I should go back to wipe out the cell phone for its assault on the hearth, if nothing else. However, it, along with the world wide web, demolished the sense of location and distance, including the very concept of "access" and "inaccessible." The most common personal question I have had to answer this semester has been, "Why do you buy CD's."  I'm serious. Earnest, Christian youngsters cannot understand why I buy CD's. This marks a complete switch in the debate, does it not?

The RIAA has continued its terror tactics. Cato would be pleased. However, ten years ago, students would argue with me that they were not criminals for downloading music, and now students argue with me asking me to justify why I am not a cultural criminal for not downloading music. Similarly, the talk among the young is not -- spectacularly not -- for the first time in human history not -- bare flesh.

I cannot tell you how amazing this last is.

Let's add the two together, though. Flesh is available on the Internet -- upon which the young do not know that they have been, and so they do not need to seek or visit pornographic magazines, pornographic movies, or anything like that, because friends have e-mailed them all of these. Therefore, they are still looking, but there is no challenge. In fact, there is so little challenge that there is no awareness that there could be a challenge. The same is true of music. Music simply is. Musicians similarly just are. Instead of only an eternal "now," there is an eternal "here."

What began with the destruction of location has become the destruction of all locations. The world wide web and the free market desire to make each website "your one stop on the Internet" have combined with this, and with Facebook's rape of the American youth, to lead to the vanishing of context. I do not mean the context of this or that, but context itself.

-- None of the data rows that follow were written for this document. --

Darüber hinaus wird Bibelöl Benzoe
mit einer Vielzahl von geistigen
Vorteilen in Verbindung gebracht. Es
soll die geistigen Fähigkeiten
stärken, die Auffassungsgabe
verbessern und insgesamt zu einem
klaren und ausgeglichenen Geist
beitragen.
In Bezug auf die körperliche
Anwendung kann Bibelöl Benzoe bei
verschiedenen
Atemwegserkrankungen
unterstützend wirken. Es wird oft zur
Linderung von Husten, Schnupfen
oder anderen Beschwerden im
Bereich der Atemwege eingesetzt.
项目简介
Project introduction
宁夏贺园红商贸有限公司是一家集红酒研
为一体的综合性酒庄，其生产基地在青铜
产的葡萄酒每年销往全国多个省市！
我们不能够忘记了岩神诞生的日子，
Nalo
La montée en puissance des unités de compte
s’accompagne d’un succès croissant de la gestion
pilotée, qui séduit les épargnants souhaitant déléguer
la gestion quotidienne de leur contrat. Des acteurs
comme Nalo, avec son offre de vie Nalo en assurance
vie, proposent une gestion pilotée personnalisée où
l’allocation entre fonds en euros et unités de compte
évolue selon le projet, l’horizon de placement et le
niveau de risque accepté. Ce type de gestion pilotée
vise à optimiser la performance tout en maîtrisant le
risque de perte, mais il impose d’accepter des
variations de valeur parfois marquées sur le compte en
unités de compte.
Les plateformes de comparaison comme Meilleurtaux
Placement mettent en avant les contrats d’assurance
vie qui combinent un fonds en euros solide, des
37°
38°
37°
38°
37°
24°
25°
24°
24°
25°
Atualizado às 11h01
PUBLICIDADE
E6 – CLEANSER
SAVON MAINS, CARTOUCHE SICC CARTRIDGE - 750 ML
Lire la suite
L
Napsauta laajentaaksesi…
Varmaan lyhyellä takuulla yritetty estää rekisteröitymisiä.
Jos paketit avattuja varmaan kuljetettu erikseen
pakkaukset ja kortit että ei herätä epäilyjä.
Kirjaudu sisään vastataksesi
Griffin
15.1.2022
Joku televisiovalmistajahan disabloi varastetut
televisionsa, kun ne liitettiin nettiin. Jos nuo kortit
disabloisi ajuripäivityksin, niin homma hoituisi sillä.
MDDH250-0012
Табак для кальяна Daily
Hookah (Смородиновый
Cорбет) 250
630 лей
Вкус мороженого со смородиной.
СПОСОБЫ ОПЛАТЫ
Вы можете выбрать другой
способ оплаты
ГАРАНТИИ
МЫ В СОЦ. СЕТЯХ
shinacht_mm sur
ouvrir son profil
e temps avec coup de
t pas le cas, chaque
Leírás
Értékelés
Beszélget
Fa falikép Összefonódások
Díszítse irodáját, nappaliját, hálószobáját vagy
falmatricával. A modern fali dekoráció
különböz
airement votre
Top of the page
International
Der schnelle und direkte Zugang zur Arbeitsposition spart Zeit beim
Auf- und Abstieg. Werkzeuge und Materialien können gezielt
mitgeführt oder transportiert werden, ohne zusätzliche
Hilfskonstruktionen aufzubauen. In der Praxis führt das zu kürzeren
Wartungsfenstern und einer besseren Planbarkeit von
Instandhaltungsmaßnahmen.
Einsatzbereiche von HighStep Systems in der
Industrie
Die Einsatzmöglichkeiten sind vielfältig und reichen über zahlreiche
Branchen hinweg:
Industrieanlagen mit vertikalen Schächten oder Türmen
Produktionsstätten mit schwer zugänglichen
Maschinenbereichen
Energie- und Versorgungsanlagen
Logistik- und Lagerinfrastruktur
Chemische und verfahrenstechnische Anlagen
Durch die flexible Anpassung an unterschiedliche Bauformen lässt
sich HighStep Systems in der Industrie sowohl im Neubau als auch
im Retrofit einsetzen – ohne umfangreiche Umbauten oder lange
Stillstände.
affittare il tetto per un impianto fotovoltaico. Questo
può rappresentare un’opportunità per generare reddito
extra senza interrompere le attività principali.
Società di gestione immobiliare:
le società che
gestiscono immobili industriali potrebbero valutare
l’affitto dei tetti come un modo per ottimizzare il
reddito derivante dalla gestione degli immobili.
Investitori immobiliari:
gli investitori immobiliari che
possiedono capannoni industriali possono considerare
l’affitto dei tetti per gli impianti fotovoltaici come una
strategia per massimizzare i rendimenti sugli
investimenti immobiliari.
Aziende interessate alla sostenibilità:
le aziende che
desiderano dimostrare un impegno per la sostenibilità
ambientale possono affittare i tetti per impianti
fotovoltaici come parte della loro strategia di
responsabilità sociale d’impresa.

Why are kids not hot to go here or there, saying you can see her ___? Because seeing her ___ is going to be an e-mail attachment, or a flash picture. Why not concentrate on pictures and what they mean (becoming the foretold pictographic language)? Because that would mean that pictures must either mean in isolation or must combine for a semantic stream. Such streams must have a grammar. A grammar, even a pictorial one, implies rules of relationships, and the coherence of single experiences and disparity of separate experiences means that no one has the right to create a rule and no one will ask for it to be obeyed. Why do pictures make five whole, long pages easier to read? They break that difficult (really) tendency of the work to demand setting up a set of walls (past, future; expectation, memory; reference, instruction) necessary for context.

So, if you see me working on my time machine, please don't Friend it or Like it or Tumblr it. Just let me go and find some context.